What carries the argument

The FMECA framework, which organizes risk assessment around a taxonomy of 14 failure modes together with adapted scales for occurrence, severity, and detectability to calculate criticality.

If this is right

  • The framework supplies a proactive, standardized process for identifying clinically relevant risks in AI-generated clinical text before such tools enter routine use.
  • Application to real discharge summaries shows the method can be used by reviewers to annotate outputs consistently across rounds.
  • Good inter-rater agreement on severity and detectability scores supports its use for comparing risks across different LLMs or prompts.
  • High usability ratings indicate the framework can be adopted by interdisciplinary teams without extensive additional training.

Where Pith is reading between the lines

These are editorial extensions of the paper, not claims the author makes directly.

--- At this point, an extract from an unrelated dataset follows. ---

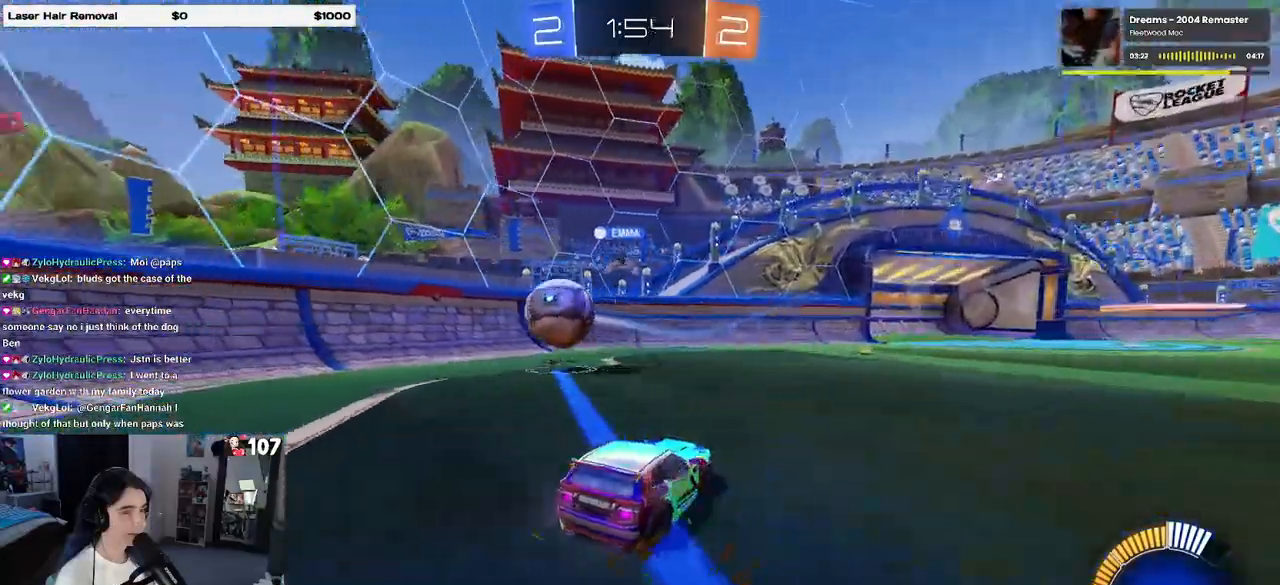
{"buttons": ["R2"], "left_stick": "center", "right_stick": "center", "events": []}
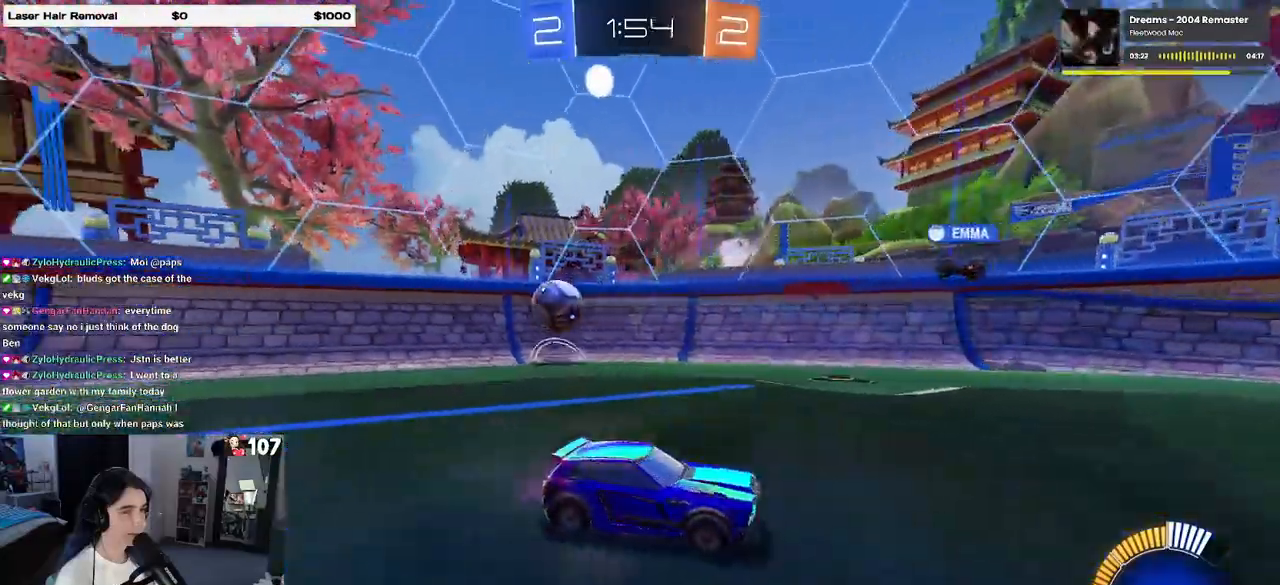
{"buttons": ["R2"], "left_stick": "center", "right_stick": "center", "events": []}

  • Hospitals could embed the framework into pre-deployment checks for any generative AI tool that produces clinical text.
  • The same failure-mode approach might be extended to other LLM outputs such as diagnostic reasoning or treatment recommendations.
  • Periodic re-application of the framework could track how risks evolve as newer LLM versions are released.
  • Automating parts of the failure-mode detection step could make the method scalable for large volumes of generated content.

Load-bearing premise

The 14 failure modes identified by the expert panel capture all relevant patient safety risks in LLM-generated clinical content and the adapted 5-point scales are valid and reliable for this new domain.

What would settle it

A follow-up study in which the framework is applied to additional LLM summaries yet misses failure modes that later lead to documented patient harm, or in which separate expert panels produce substantially different sets of failure modes.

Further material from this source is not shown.